Begin SOURCE DOCUMENT
# 2007 Dec 30th - NYE (-1) London Cruise.... back by demand



## Wak (May 6, 2002)

*20 listed so far! *

This is a simple Follow the Leader cruise and look after your follower.
If you have to move on leaving someone then look for a convenient stop point, try to be in sight of your follower.

BRING TOMTOMS! SAT NAV will be an asset to have.
It is almost impossible to keep everyone together in the traffic so Sat Nav's preferable so if you get lost, call me and we'll give you a target to aim for to regroup.

*Xmas Lights Theme if you fancy decorating your car.*

*CAN I HAVE YOUR CAR MODEL, REGISTRATION and NAME via PM for Canary Wharf ( Canary Wharf is on  ) *

Wrap up warm.....
A Food stop plan is to get a Takeaway Burger from TinselTown (24 hour diner) and either eat in the car or move on to St Pauls to park and eat.

The plan..... so far...... it may change!
Sunday 30th

Meet up at Maranello (Ferrari) Egham *7pm(7.15 depart)*, M4 into town. 
*Sat-NAV - TW20 0AX Egham by-pass or Egham Hill*
(cant park inside any more so be on the kerbside)

Meet up Opposite (slightly before) Harrods *8pm for others*. 
(Grab a snack at any of the local joints, if you like)
*Sat NAV - Brompton Road SW3 1*

*8.30pm depart*, Cruise up to Park Lane
Oxford Street - Oxford Circus
*Sat-NAV - Oxford Street*

Regents Street
*Sat-NAV - Regents Street*

Trafalgar Square - The Strand
*Sat-NAV - Trafalgar Square , then, The Strand*

Grab - some food
*Sat-Nav -
TINSELTOWN
EC1
44-46 St John St
London
EC1M 4DF*

St Pauls - Stop (eat your snacks if you have them)
*Sat NAV - Lugate hill or St Pauls Churchyard EC4M 8*

Through Bank to Canary Wharf, plan to stop at Lloyds Building and the Gherkin, in Bank.
End SOURCE DOCUMENT
* **EXERCISE SET**:
[a] Rewrite the cruise post's paragraph that begins "This is a simple Follow the Leader cruise" as a short bulleted list that keeps its main points.
[b] Answer these questions from the cruise post, one per line:
(i) At what time do drivers meet at Maranello in Egham?
(ii) Where must drivers park at the Egham meeting point?
(iii) What is the name of the 24-hour diner planned for the food stop?
[c] Repeat word for word the part of the cruise post from "BRING TOMTOMS! SAT" to "for to regroup.".
Use only the cruise post for what comes next.
Begin EXCERPTED RECORDS
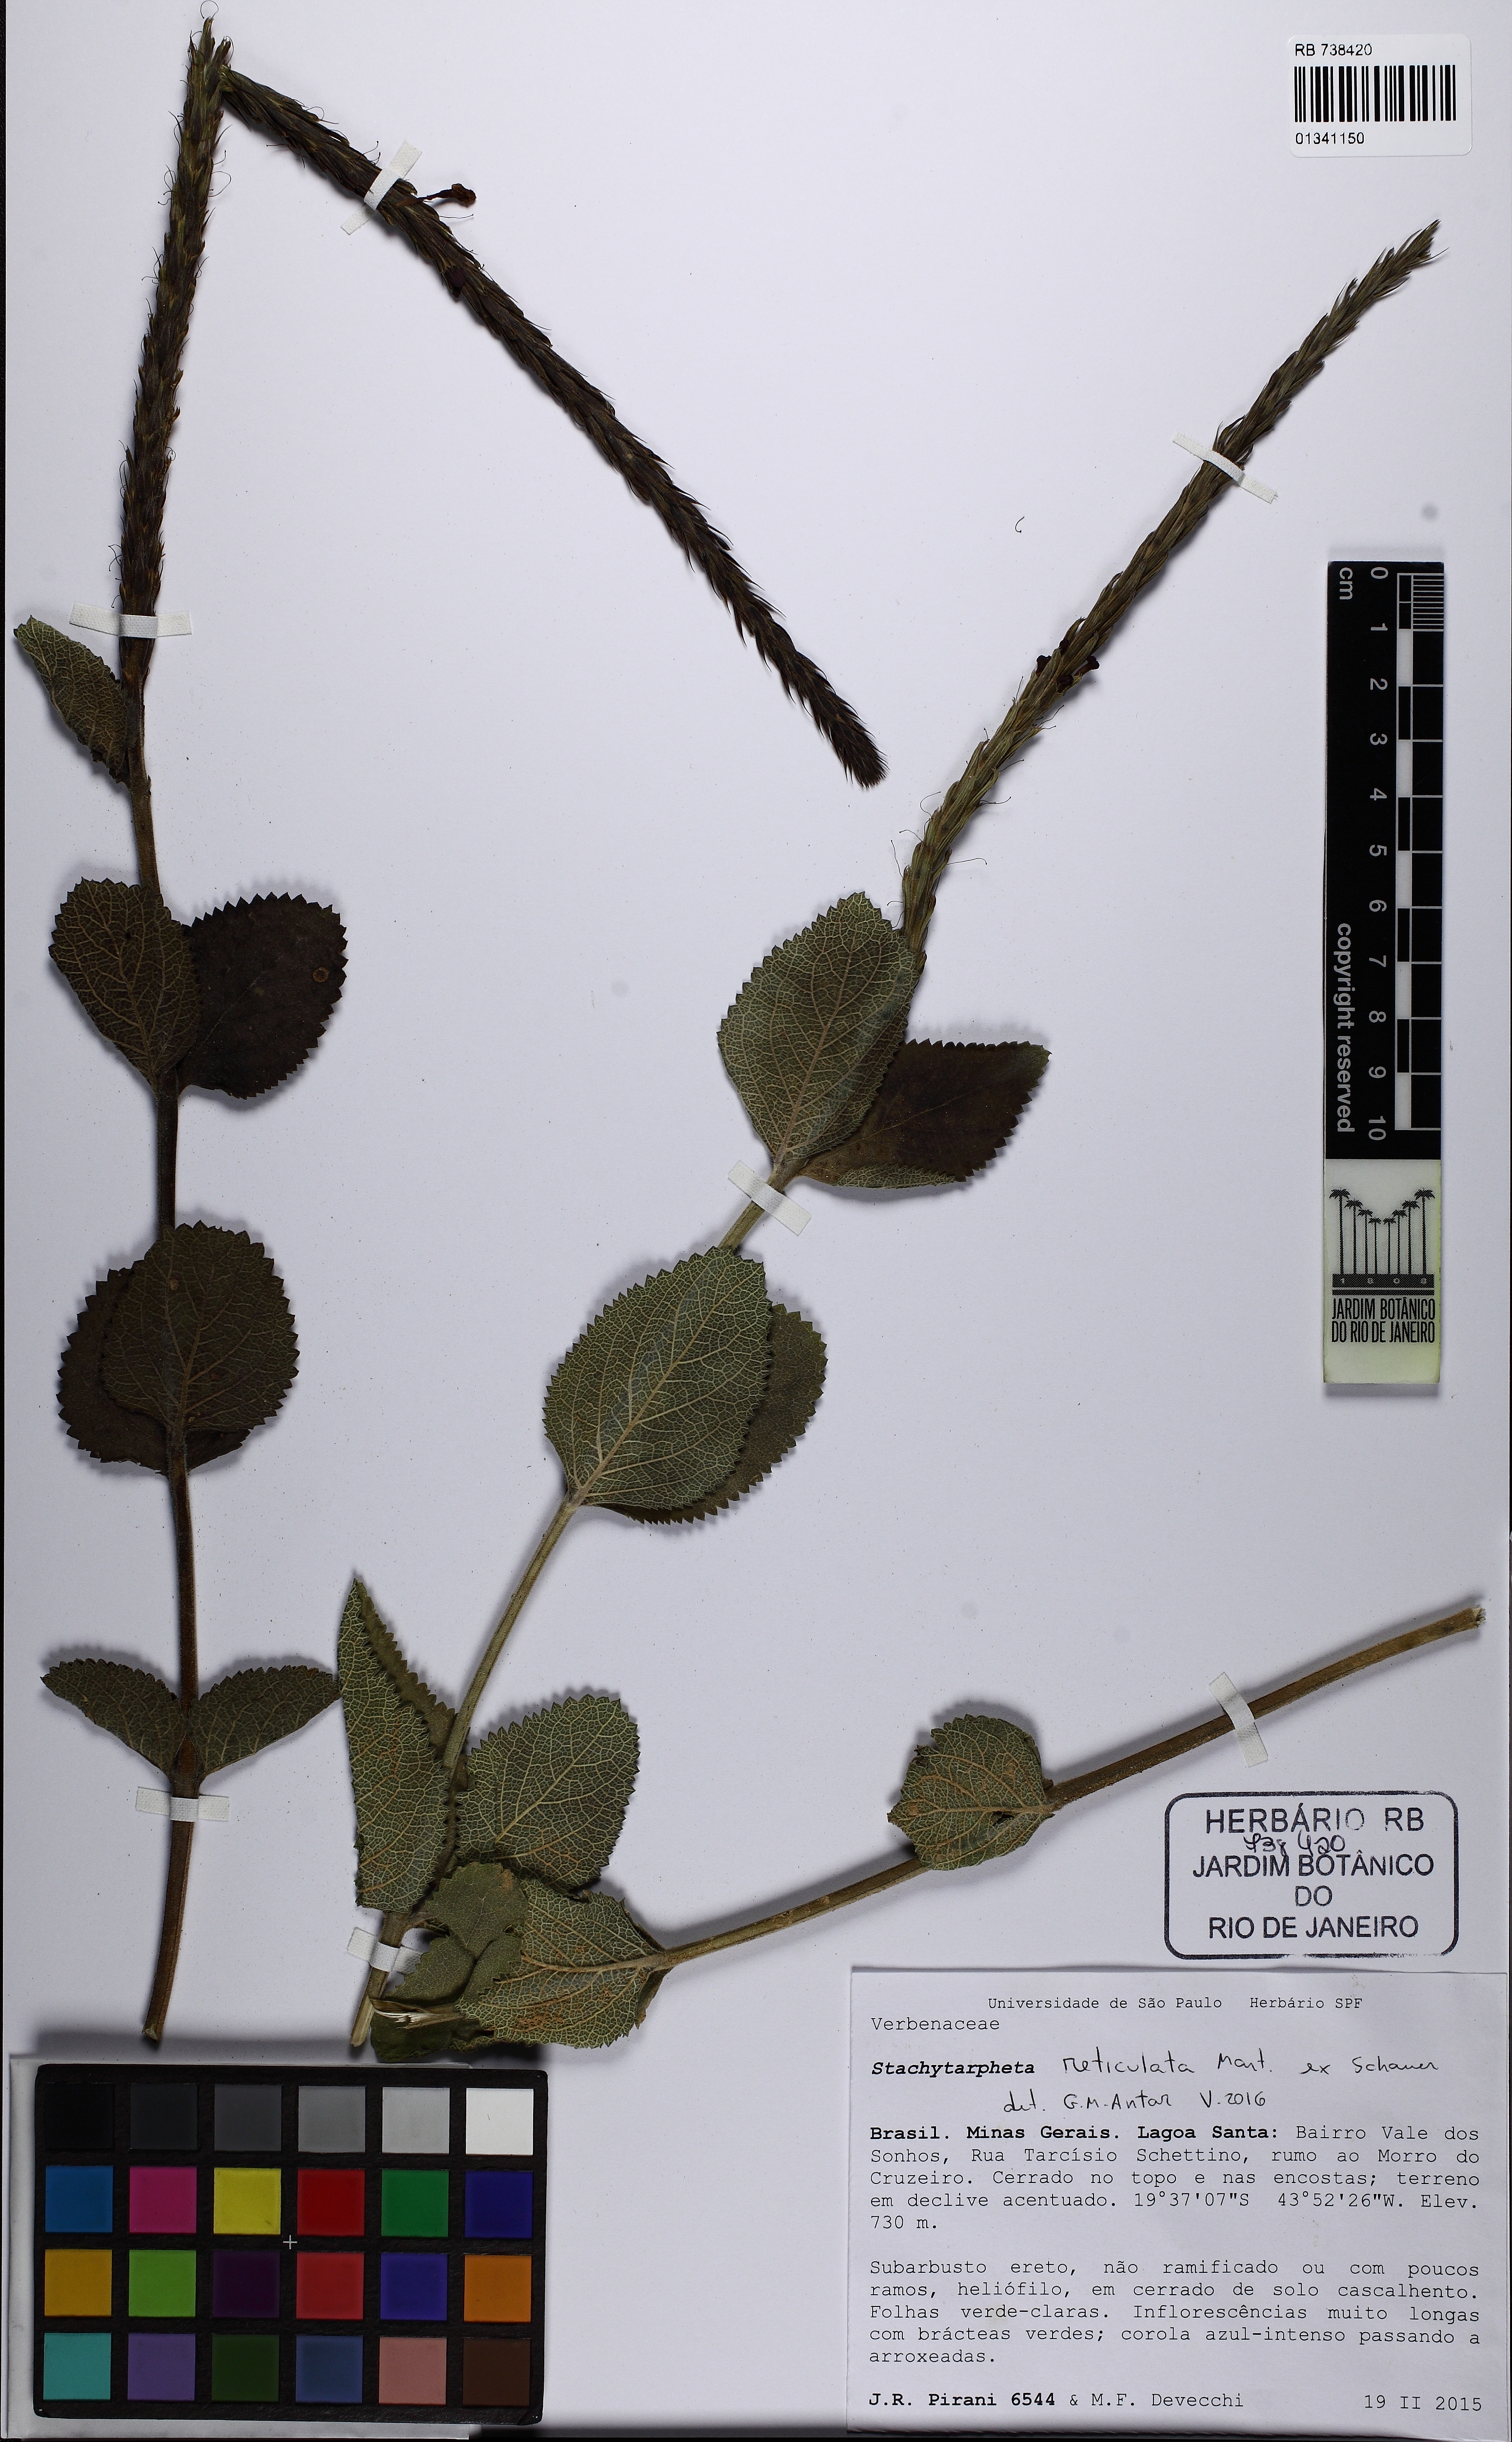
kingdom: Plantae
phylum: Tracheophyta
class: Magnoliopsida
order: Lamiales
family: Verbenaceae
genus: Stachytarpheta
End EXCERPTED RECORDS
* **ANSWERS FOR THIS EXERCISE**:
[a]
- It is a simple follow-the-leader cruise, and each driver looks after their follower.
- If you have to move on and leave someone, look for a convenient place to stop.
- Try to stay in sight of your follower.

[b]
(i) 7pm, with departure at 7.15.
(ii) On the kerbside, because they can no longer park inside.
(iii) TinselTown.

[c]
BRING TOMTOMS! SAT NAV will be an asset to have.
It is almost impossible to keep everyone together in the traffic so Sat Nav's preferable so if you get lost, call me and we'll give you a target to aim for to regroup.